# Beach Glass, Geodes, and Bricks from the shores of Lake MI



## woodswalker

Out walking the beach a few days ago and found quite a few neat rocks, glass and Geodes....Even a few strange bricks....heres a few pics.


----------



## woodswalker

Found a Brick with W.WC.O inscribed in it...


----------



## woodswalker

Beautiful piece of blue beach glass


----------



## woodswalker

Here are a few Geodes....haven't broke the one in the middle yet and not sure about the one on the right...has lots of layers of crystals in it tho...


----------



## woodswalker

Another of the glass....


----------



## woodswalker

All in one days walk...lots of lightening stones and pretty rocks....Have more pics of others but grabbed the wrong Memory card this morning....Will have more pics soon!   Hope you enjoy these.
    Amanda


----------



## towhead

No agates?

 -Julie


----------



## woodswalker

These are just a few from Tuesday's visit to the beach...I have a few agates but they are small. I'll post the pics soon and hopefully find some more!!


----------



## digdug

WOW, that is some great finds!  Next time you go walking the beach, could you get a shot of the shore line? I am curious what it looks like.
 Thanks!
 Doug


----------



## woodswalker

Here's a few pics of the shoreline that I have here on my comp at work....they really don't show what I would like for you to see so I will get those up possibly tonight or tomorrow....There is a trail leading down to this secluded beach...pretty steep walk down the bluff actually, but very beautiful...
    These shots are from last summer...and the cutie in the pic is Gizmo...she's my "digging partner" []


----------



## woodswalker

This is a little farther up the beach...Used to be called Deer Lick...recently this area of shoreline was bought so they could build Condos....Was an excellent spot for rock hunting...Haven't been back there yet since all the renovations and building...this caused quite a few problems with the locals around here....not very fair for someone to "own" a beach.....


----------



## woodswalker

This is my spot here...There are huge pieces of concrete stacked all along the bluff to help with erosion...you can see one of those slabs in the upper left corner of the pic....


----------



## woodswalker

This one is near the path that leads down the bluff.....


----------



## mr.fred

Great pictures[]------your very lucky to have a place like that to hang out with your little sidekick.                Fred.


----------



## woodswalker

And heres something you probably don't see every day....This is one of the tall ships...a replica of one of Columbus's ships...This one was made in New York and is Called Friends Good Will.....It now resides here in South Haven...I have posted a link below if interested []
   Hope you enjoy these pics...I'll post some from this year as soon as I make it back down there.
 Amanda   

 http://www.michiganmaritimemuseum.org/friendsgoodwill/


----------



## towhead

Looks like an agate in the middle of the 4th picture!  []

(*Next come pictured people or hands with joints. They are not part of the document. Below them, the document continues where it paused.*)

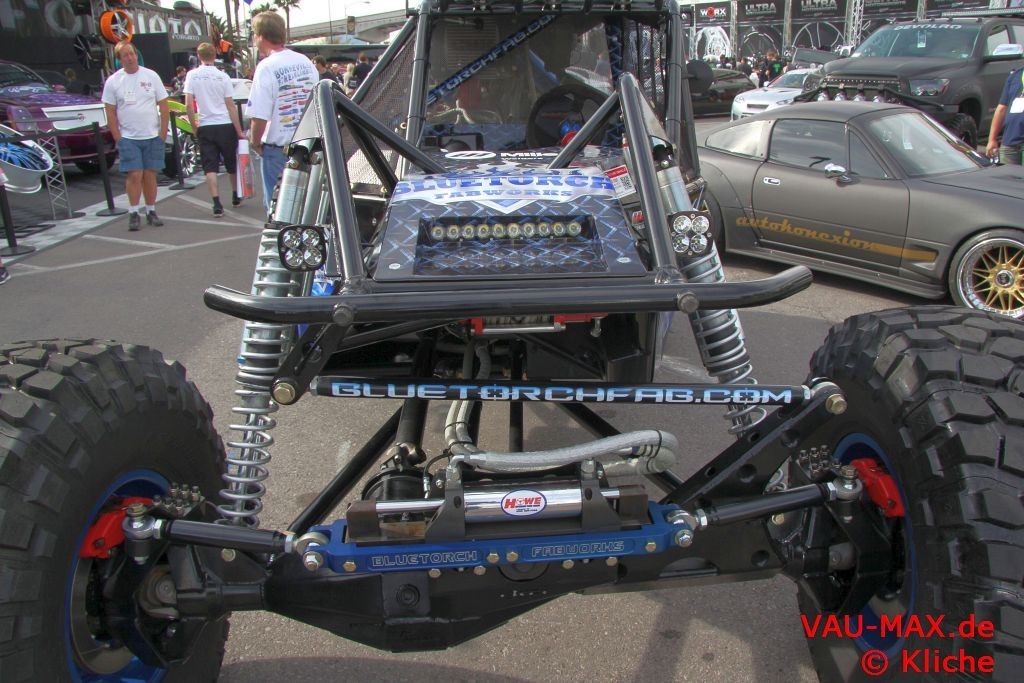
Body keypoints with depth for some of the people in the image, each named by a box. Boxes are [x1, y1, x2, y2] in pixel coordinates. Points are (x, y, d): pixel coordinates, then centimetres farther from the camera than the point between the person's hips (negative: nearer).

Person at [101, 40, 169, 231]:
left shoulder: (151, 76, 3)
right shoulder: (113, 81, 2)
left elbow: (163, 106, 5)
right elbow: (110, 113, 2)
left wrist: (163, 133, -1)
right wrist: (118, 138, -5)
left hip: (153, 136, 1)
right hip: (128, 138, -1)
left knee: (150, 175, 6)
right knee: (134, 175, -7)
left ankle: (151, 211, 17)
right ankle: (133, 213, 1)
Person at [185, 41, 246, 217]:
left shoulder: (192, 76, -1)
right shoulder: (222, 76, -3)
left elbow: (188, 105, -6)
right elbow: (231, 106, -4)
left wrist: (194, 127, 6)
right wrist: (239, 131, -1)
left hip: (205, 127, 0)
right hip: (225, 125, 0)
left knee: (210, 168, 0)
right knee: (232, 164, 17)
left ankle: (217, 204, -12)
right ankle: (236, 196, 33)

 P.S. Which Great Lake is that?  I am next to Lake Superior. 

 -Julie


----------



## woodswalker

This is Lake Michigan....More towards the Southern part of MI....South Haven


----------



## woodswalker

Julie.....I will be breaking that one open tonight for sure...I thought it was another Geode like the one to the left of it....I'll post pics after I break it open!![]


----------



## towhead

I was kidding!  Maybe Michigan doesn't have many agates like Minnesota?  I've never found a geode.... 

 -Julie


----------



## digdug

woodswalker-
 Do you know of any good areas across the lake from you (around Milwaukee area) to look for Geodes and beach glass?  Heading up North this summer for the Coca-Cola Club Convention and I would like to explore some shore line while there.
 Thanks,
 Doug


----------



## woodswalker

Julie....Michigan does have agates...I think there are more towards the more northern part of the state...They are down here to just hard to find...and you may find a geode and just not know it...they look like plain old rocks on the outside, but won't be as heavy....I'm still breaking that one open tho...i expect that it will look like the one to the left on the inside!!

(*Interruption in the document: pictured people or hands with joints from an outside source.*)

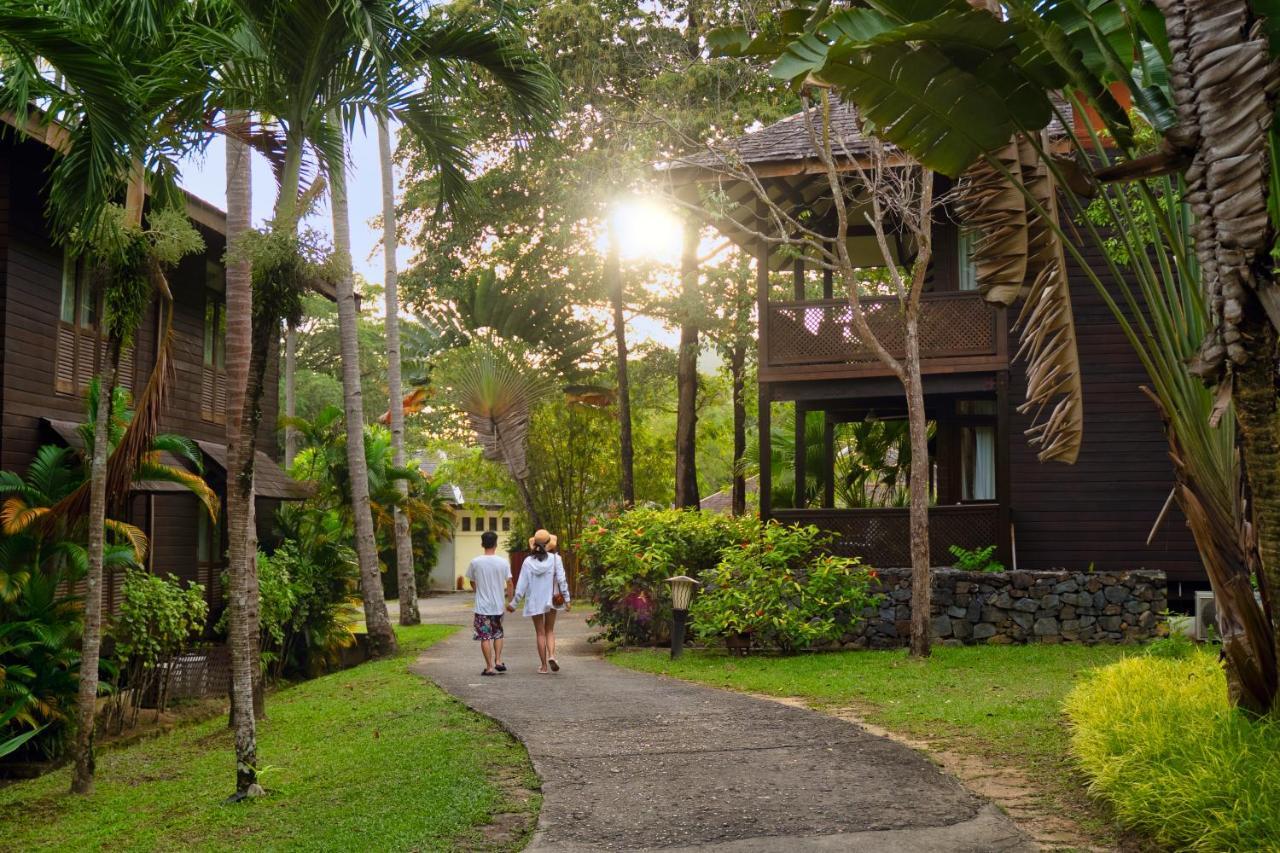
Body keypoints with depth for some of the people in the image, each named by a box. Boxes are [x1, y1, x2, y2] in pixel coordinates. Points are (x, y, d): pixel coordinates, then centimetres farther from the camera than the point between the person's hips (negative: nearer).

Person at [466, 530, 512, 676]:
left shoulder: (475, 562, -7)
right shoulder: (503, 563, -6)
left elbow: (472, 583, 6)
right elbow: (509, 583, -2)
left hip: (482, 606, -2)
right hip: (498, 605, 2)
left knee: (485, 637, 3)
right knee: (498, 634, 21)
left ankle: (489, 667, 3)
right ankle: (498, 661, 13)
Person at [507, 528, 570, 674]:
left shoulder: (528, 561, -6)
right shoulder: (555, 558, -8)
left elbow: (521, 585, -4)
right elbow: (561, 580, -10)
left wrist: (513, 602, 4)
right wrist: (566, 598, -4)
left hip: (534, 602, 0)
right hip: (550, 600, 0)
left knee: (540, 633, 10)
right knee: (550, 630, 15)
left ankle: (544, 666, 11)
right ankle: (551, 655, -9)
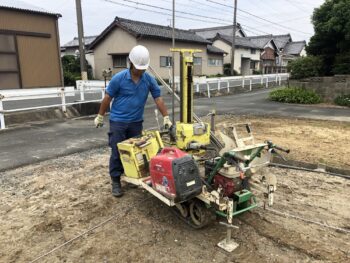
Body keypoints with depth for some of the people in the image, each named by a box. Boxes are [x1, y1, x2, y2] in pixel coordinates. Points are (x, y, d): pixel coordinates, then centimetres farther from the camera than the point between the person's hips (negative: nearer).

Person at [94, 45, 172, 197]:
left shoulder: (149, 80, -5)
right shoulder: (119, 78, -12)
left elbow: (158, 99, -1)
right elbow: (107, 98, -3)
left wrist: (166, 118, -5)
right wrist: (100, 116, 2)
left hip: (136, 122, 3)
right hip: (118, 121, -3)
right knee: (117, 152, 1)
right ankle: (115, 181, 14)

 And to your Question Doug...I'm not really sure about whats across the lake..I've been to the Dells in Wisconsin and thats about it....I did a search for geodes found in Wisconsin and it brought up Kenosha...looks like if you just did a search online there are many stores and visitors sites you could possibly find out more info thru those.
    One of the most beautiful places in Michigan tho is the upper peninsula...I found some beautiful stones up there when I took a trip to St. Ignace....you can drive right along the lake shore there....and not have the scenery blocked by Hotels and condos!!!


----------



## woodswalker

Heres a link about agates and what to look for.....Hopefully they are helpful []

 http://www.agatelady.com/agate-basics.html

 http://www.lakemichiganrocks.com/index.htm


----------



## beendiggin

The bricks are for furnaces...I find that Ww Co brick around here where the lime kilns used to be: coastal Maine.   I also find a lot of other marked furnace bricks.  Collected a bunch at one time, but they're pretty heavy and large, so I got rid of them.  I still find them anywhere there's coal clinkers.


----------



## madman

> ORIGINAL: woodswalker
> 
> Found a Brick with W.WC.O inscribed in it...


 i found bricks like that same embossing along the maumee river in toledo behind the old libbey owens glass plant! nice rocks also


----------



## madman

found it


----------



## RedGinger

That's neat.  We're not too far from yet another of the great lakes, Lake Erie.  Lots of great stuff there, but I never thought to look for geodes. There were a lot of shipwrecks there which makes me wish I could dive it.  I always remembered the names of the Great Lakes when my fifth grade teacher taught us H.O.M.E.S.


----------